Asian non-Hispanics led all other groups with 67.3 percent using broadband at home, with White non-Hispanics second in usage (65.7); followed by Black non-Hispanics (45.9); Native Americans (42.6) and Hispanics (39.7).
If there is a silver lining, the same report, when comparing figures from 2007 to 2009, show that there was actually a 10.5 increase in usage among Latinos. In 2007, 29.2 percent were online compared to 39.7 in 2009.
The study cites a number of reasons why the discrepancy in usage might exist. From a feeling of it’s “not needed” to it being “too expensive” to either not having an adequate or any computer at all are the reasons researchers cited as the most common.
Yet, they forgot one reason that has a lot to do with why some Latinos don’t get online — they see it as being an English dominant environment.

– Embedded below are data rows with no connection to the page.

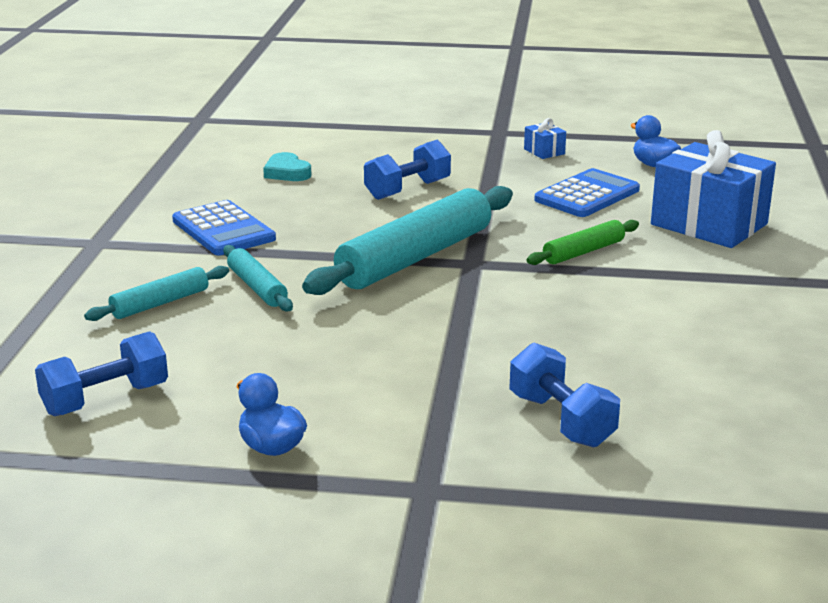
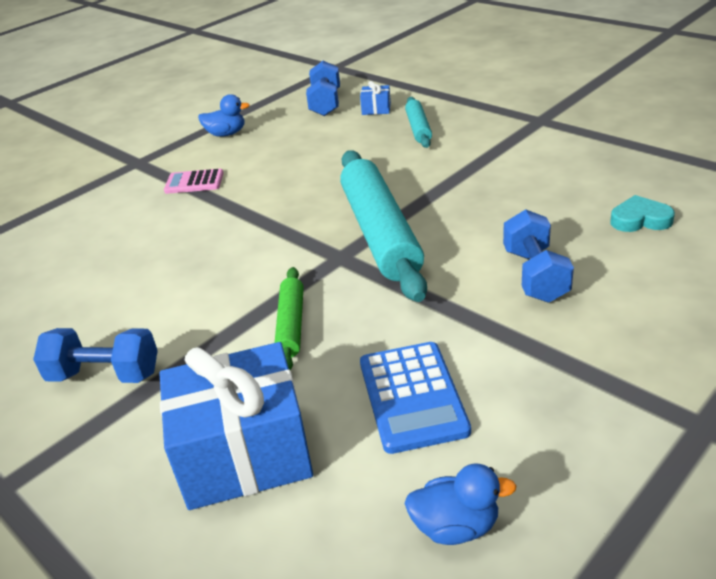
camera: 130 degrees right, 10 degrees up
(223, 230) = (519, 166): blue calculator -> none
(257, 287) = (404, 161): turquoise rolling pin -> none
(431, 405) = (194, 182): none -> pink calculator
(544, 151) = (589, 433): blue gift -> blue gift (376, 109)
(561, 420) = (120, 217): blue dumbbell -> blue dumbbell (105, 375)

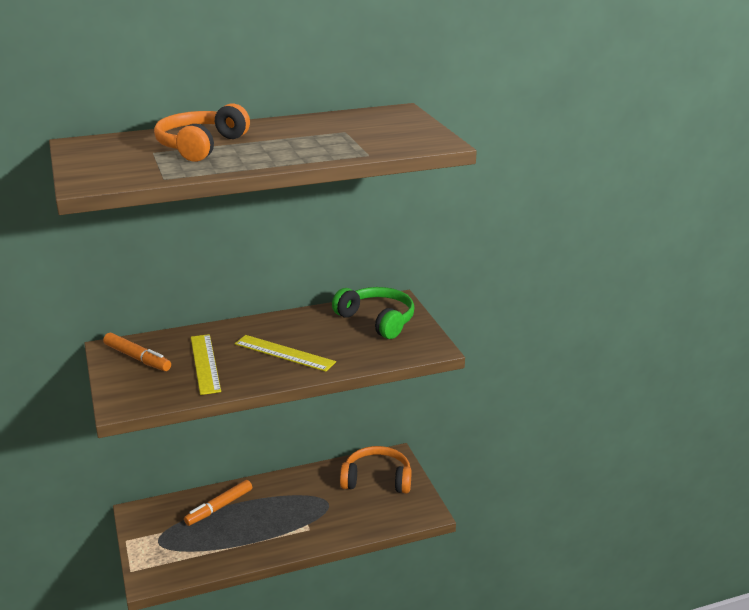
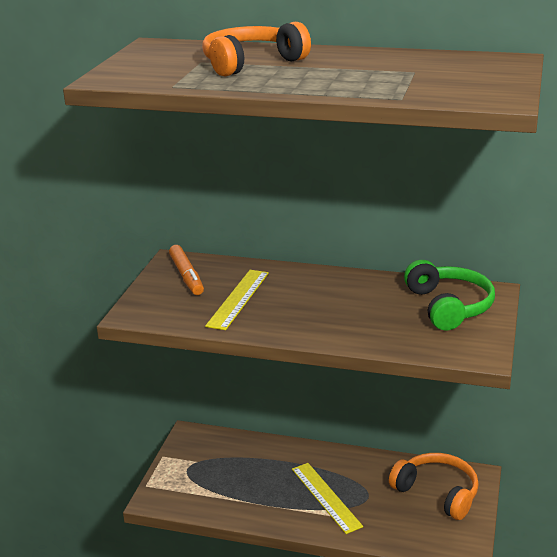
camera: 35 degrees right, 0 degrees up
(219, 507) = (263, 458): orange marker -> none
(284, 353) = (320, 311): yellow ruler -> yellow ruler (326, 497)

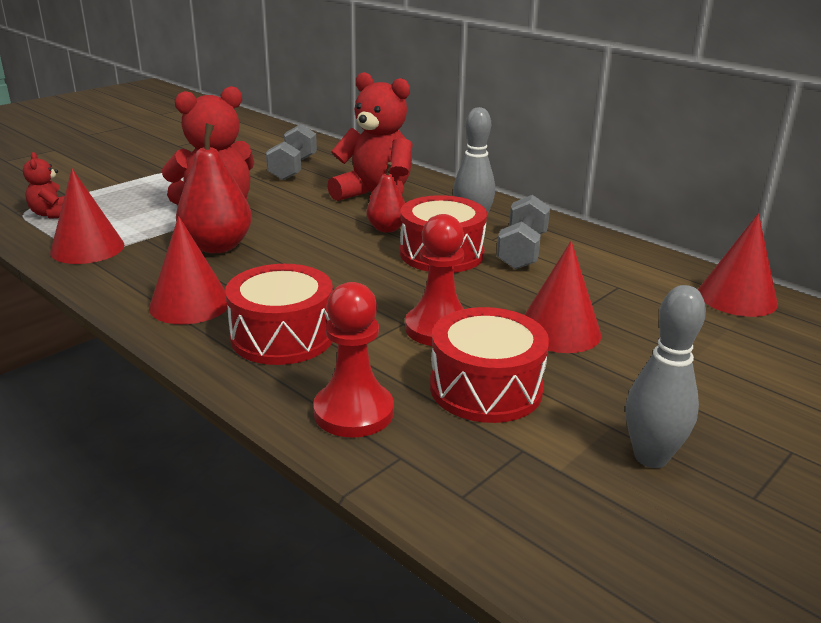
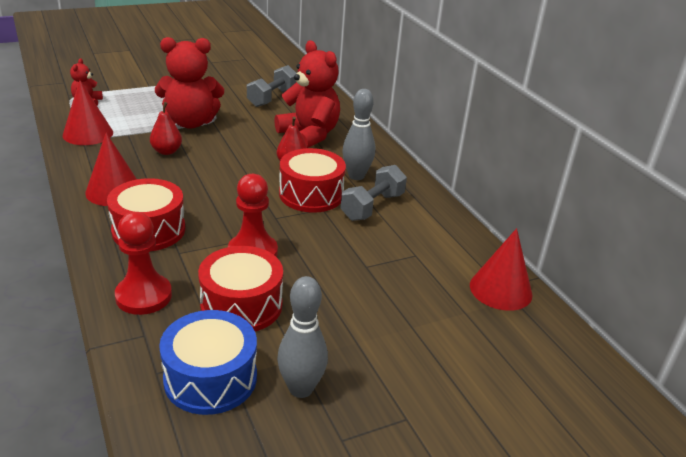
camera: 20 degrees right, 5 degrees up
(217, 246) = (166, 151): red pear -> red pear, size x0.60
(536, 480) = (210, 378): none -> blue drum
(559, 331) = (334, 278): red cone -> none

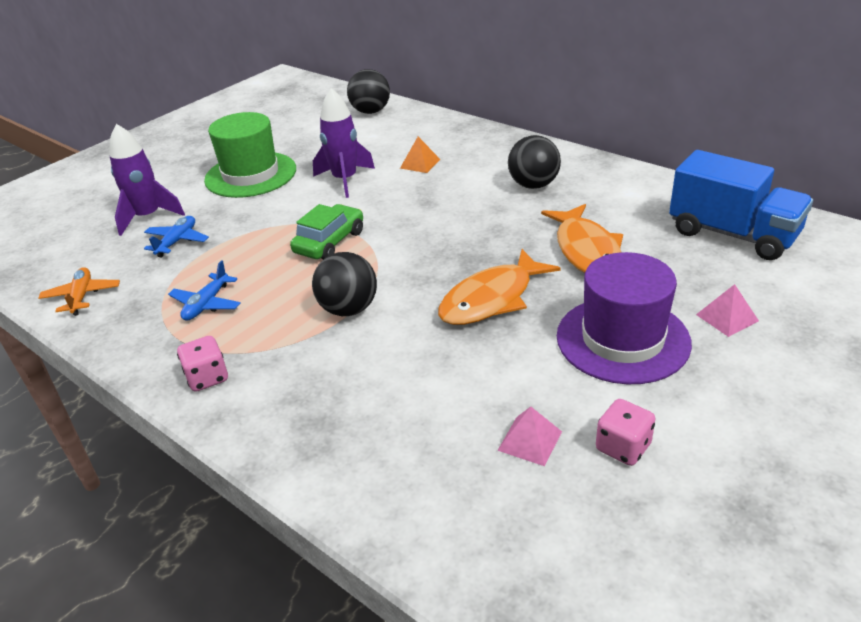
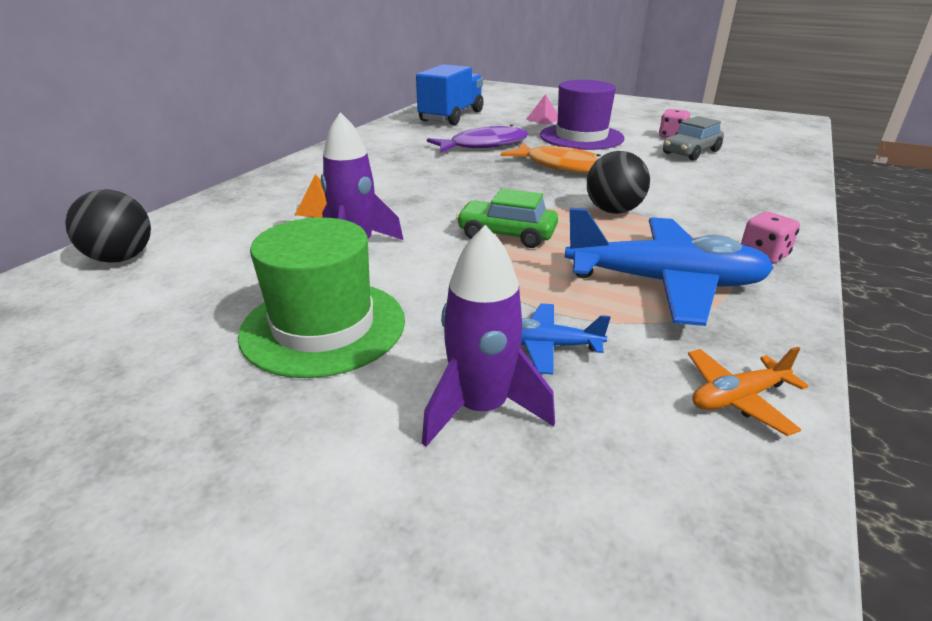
camera: 105 degrees left, 5 degrees down
(207, 304) = (664, 283): blue plane -> blue plane, size x2.12
(530, 441) = (691, 152): pink pyramid -> grey car
(533, 185) = (379, 162): black ball -> none
(586, 250) = (484, 145): orange fish -> purple fish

It’s no wonder that most studies analyzing Hispanic Internet usage find that most Latinos who go online are either English dominant or true bilinguals.
In analysis like this, it underscores the need to break out the Latino respondents and identify just who they are — i.e. Spanish-dominant or third generation? — since each has a different set of needs and challenges. It does the whole Latino community a disservice when everyone is lumped together and assumed to share the same characteristics.
While the language may initially be seen as a problem, especially if browsing U.S.-based web sites, more and more web sites are getting Spanish companion sites, not to mention, sites from Spanish-speaking countries are always a good option when trying to find information.
But there’s no getting around the fact that more Latinos are less educated and, in turn, are working jobs that are low paying. Since more Latinos are considered impoverished, it makes sense that there would be the feeling that a computer is too expensive or not have a computer at all.
Most all Latinos understand the growing necessity of having a computer, but if the service and the computer are out of reach for cash-strapped Latino families then it’s obvious that more programs are needed to bridge this digital divide.
For anyone who wants to find a better job, take an online class, get needed information that enhances the quality of their life, a computer is a necessity in the home.
If the Latino community is to make the needed strides in self-improvement to contribute to their families, their local communities and the economy, then it would be a wise decision to outfit every family who doesn’t have a computer with one and realize that to get ahead in the world everyone needs to know how to use a computer and the Internet.